Não vou discutir aqui se temos ou não livre-arbítrio. Vou discutir algo mais básico: a definição de livre-arbítrio. Nós usamos o termo no dia-a-dia sem nos perguntarmos muito sobre qual a sua definição. Mas julgamos saber bem o que significa.
A definição de livre-arbítrio, ao nível do senso comum, parece implicar (entre outras coisas, talvez) aquilo a que podemos chamar o princípio das possibilidades alternativas. Este é um nome muito pomposo para uma coisa muito simples! Nós dizemos coisas como estas: o Zé não roubou aquela senhora do seu livremente — a maldita droga não lhe deixou escolha; era o destino, não havia outra hipótese; eu não fiz isto livremente, não tive escolha; etc. Parece que quando dizemos que alguém fez algo livremente, estamos a dizer que, embora essa pessoa tenha feito uma coisa, podia, se assim o tivesse escolhido, ter feito outra. Estamos na fila do refeitório e estamos em dúvida sobre se havemos de escolher a maçã ou a laranja. As pessoas à nossa frente vão avançando, apercebemo-nos de que temos que fazer uma escolha depressa, senão quem está atrás de nós começa a reclamar. Vamos para a maçã. Já na mesa, arrependemo-nos. “Uma laranja é que me sabia agora bem”, dizemos. “Que Diabo!, se tivesse esticado a mão um pouco mais para a direita, era isso que estava a comer agora, e podia muito bem tê-lo feito”.

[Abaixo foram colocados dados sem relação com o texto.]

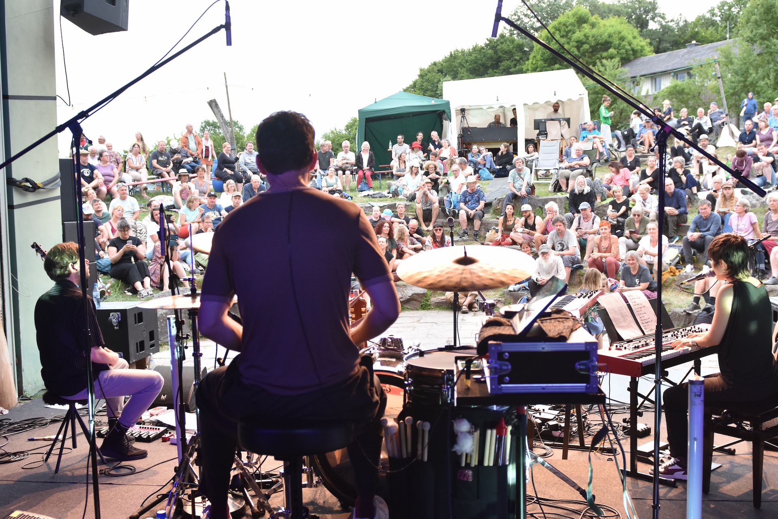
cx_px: 389
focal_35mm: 36
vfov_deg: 36.9
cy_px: 260
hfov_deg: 53.1
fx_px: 778
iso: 800
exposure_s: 1/100
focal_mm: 24
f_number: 5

O princípio das possibilidades alternativas é um bom candidato a desempenhar um papel importante na definição de liberdade. Mas há quem não o aceite. Um exemplo famoso é Harry Frankfurt. De acordo com ele, é possível pensar em contra-exemplos ao princípio das possibilidades alternativas, isto é, é possível arranjar casos onde agimos livremente, apesar de não termos tido a possibilidade de agir de outra maneira.
O caso em que ele nos pede para pensar é mais ou menos assim: o Manel tem umas contas a ajustar com o Zé. Mas o Manel sabe que o Cajó também anda a pensar em vingar-se do Zé. E como, para além do mais, o Manel sabe que o Zé é amigo do chefe da esquadra (que não gosta nada do Manel), o plano que ele arranja é este: se o Cajó se vingar do Zé até ao final da semana, tudo bem; mas se ele não o fizer, então o Manel vai obrigá-lo a vingar-se do Zé.
(Para que este exemplo funcione, o Manel tem que fazer ao Cajó uma oferta que ele não possa recusar. Por isso, apontar-lhe uma arma à cabeça ou ameaçá-lo de paulada não chega. Ainda assim, o Cajó podia recusar-se a colaborar e preferir que o Manel lhe limpasse o sarampo. Por isso, o Manel já pensou em tudo: se o Cajó não se mostrar disposto a colaborar, ele colocar-lhe-á um aparelho na parte de trás da nuca que o porá sob seu controlo. Pronto; depois deste esclarecimento, já podemos voltar ao exemplo.)
Resultado: o Cajó vinga-se do Zé antes do fim da semana, pelo que jamais chega a saber que, de facto, não tinha outra escolha senão fazê-lo. Neste caso, Harry Frankfurt argumenta, o Cajó era livre, embora não pudesse ter agido de outra maneira.
E esta, hein? Quando me apresentaram o problema, também fiquei perplexo. Mas cheguei à conclusão de que o exemplo do Frankfurt só parece convincente porque ele está a embrulhar duas situações, fazendo-as parecer juntas, quando deviam estar separadas. Então vamos lá ver: o Cajó era livre de decidir ou não vingar-se do Zé em qualquer altura antes do fim da semana (aqui tinha escolha — era livre). Mas não era livre de decidir se acabaria ou não por se vingar do Zé (aqui já não tinha escolha — não era livre). Portanto, o Cajó era livre no que diz respeito ao primeiro caso, mas não ao segundo. Ele podia ter escolhido não se ter vingado do Zé em qualquer altura antes do fim da semana, se assim o tivesse decidido (tal como eu podia tirar a laranja em vez da maçã); mas não podia escolher se acabaria por se vingar dele ou não.
Tínhamos aqui uma amálgama valente, mas acho que ficou claro que o princípio das possibilidades alternativas não sofre nenhum beliscão com este exemplo de Frankfurt. E eu acho que está aqui para ficar.